# Série d'exercices
A - Reproduisez fidèlement le passage de l'article sur les aides-soignants au Maroc, en commençant à "En cause, une" et en terminant à "sans droits définis.".
B - Poursuivez l'article sur l'absence de statut des aides-soignants au Maroc à partir de sa dernière phrase.

Pendant des années, la scène s’est répétée dans les couloirs des hôpitaux publics et des CHU : des infirmiers contraints d’aider un patient à se laver, de le transporter d’un service à un autre, de veiller à la propreté de sa chambre. Des tâches indispensables, certes, mais qui ne figurent dans aucune fiche de poste infirmière.
En cause, une lacune structurelle : le Maroc ne dispose toujours d’aucun cadre légal pour les aides-soignants. Ces personnels existent, parfois recrutés par des établissements publics eux-mêmes, y compris dans des CHU, mais sans statut, sans grille de rémunération et sans droits définis.
Ce flou juridique a alimenté, pendant des années, une revendication persistante du corps infirmier : qu’une catégorie de personnel soit clairement désignée pour les tâches paramédicales de base, afin de leur permettre de se concentrer sur leur cœur de métier.

[Enregistrements stockés]
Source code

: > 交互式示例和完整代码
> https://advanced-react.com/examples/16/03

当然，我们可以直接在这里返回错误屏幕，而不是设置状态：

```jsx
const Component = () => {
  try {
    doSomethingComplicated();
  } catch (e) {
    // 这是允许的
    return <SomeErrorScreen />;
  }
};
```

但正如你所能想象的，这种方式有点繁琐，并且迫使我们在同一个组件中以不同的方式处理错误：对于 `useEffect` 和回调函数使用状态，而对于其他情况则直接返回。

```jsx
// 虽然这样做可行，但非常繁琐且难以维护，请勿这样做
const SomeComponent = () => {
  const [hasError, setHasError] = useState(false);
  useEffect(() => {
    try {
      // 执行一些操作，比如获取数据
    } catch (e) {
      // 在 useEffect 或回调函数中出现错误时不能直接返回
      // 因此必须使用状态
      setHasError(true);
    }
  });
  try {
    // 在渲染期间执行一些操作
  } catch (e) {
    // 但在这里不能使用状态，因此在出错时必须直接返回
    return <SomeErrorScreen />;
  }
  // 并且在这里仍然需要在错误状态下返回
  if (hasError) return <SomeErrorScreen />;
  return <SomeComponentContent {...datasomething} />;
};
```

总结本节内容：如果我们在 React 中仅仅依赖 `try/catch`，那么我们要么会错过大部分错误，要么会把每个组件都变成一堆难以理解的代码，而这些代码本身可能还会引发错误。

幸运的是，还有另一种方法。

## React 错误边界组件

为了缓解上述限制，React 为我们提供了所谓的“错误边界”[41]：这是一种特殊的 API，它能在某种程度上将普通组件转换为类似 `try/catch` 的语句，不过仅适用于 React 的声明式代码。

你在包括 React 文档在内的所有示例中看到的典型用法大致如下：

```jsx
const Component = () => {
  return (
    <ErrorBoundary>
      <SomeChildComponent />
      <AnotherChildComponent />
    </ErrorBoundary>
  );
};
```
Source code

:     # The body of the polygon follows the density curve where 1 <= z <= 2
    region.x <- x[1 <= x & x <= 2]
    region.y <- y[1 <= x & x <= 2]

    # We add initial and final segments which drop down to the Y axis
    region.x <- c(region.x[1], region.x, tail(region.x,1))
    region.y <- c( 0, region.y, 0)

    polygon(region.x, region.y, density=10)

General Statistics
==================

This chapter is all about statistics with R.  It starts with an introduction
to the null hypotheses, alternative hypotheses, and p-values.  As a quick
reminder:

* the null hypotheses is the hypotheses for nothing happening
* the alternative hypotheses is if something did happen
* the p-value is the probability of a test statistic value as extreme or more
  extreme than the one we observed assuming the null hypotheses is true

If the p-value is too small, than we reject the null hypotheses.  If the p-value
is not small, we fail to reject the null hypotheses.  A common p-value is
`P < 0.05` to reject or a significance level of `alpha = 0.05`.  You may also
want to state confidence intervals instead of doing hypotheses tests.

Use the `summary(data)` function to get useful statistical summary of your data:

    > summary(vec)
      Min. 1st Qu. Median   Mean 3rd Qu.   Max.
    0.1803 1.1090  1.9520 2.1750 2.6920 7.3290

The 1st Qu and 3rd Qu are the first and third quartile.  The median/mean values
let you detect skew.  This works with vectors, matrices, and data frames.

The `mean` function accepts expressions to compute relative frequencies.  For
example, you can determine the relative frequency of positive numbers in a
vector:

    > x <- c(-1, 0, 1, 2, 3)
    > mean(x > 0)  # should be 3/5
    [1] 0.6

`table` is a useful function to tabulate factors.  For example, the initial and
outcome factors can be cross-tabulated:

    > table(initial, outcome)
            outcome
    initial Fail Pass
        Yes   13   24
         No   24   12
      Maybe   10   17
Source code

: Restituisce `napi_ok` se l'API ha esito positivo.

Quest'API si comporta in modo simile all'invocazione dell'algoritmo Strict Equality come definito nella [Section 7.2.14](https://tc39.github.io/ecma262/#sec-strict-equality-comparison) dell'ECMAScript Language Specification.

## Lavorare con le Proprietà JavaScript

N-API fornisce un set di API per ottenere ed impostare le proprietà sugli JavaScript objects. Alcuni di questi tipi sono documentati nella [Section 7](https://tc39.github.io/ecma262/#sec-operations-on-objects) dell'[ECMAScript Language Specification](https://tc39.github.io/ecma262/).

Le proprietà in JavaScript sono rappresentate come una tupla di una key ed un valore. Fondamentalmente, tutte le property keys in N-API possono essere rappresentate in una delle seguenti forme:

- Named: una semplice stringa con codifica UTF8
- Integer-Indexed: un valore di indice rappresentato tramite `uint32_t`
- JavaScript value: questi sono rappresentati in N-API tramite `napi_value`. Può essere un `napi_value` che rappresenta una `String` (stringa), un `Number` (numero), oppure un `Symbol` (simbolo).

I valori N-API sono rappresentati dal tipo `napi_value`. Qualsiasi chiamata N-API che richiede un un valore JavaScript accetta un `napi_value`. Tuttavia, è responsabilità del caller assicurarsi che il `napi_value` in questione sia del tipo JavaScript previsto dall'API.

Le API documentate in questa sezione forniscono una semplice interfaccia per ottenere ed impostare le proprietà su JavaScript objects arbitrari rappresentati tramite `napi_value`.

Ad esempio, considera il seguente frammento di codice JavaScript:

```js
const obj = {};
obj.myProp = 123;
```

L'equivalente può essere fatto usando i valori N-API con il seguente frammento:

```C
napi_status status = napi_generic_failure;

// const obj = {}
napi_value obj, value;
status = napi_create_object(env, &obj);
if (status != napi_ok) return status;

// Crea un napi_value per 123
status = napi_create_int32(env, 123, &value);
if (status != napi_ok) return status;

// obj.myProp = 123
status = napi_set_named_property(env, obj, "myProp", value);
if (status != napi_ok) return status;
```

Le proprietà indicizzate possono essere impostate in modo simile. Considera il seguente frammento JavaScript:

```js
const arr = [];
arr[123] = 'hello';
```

# Réponses numérotées
A -
En cause, une lacune structurelle : le Maroc ne dispose toujours d’aucun cadre légal pour les aides-soignants. Ces personnels existent, parfois recrutés par des établissements publics eux-mêmes, y compris dans des CHU, mais sans statut, sans grille de rémunération et sans droits définis.

B -
Le ministère de la Santé et de la Protection sociale semble avoir entendu cet appel. TelQuel a consulté un projet de décret portant statut particulier du « Corps des aides de santé », relevant du département ministériel. Le texte, dont la date d’entrée en vigueur reste à fixer, est contresigné par le ministre de la Santé, le ministre délégué chargé du Budget et la ministre déléguée chargée de la Transition numérique et de la Réforme de l’administration. Il a été soumis au Conseil du gouvernement.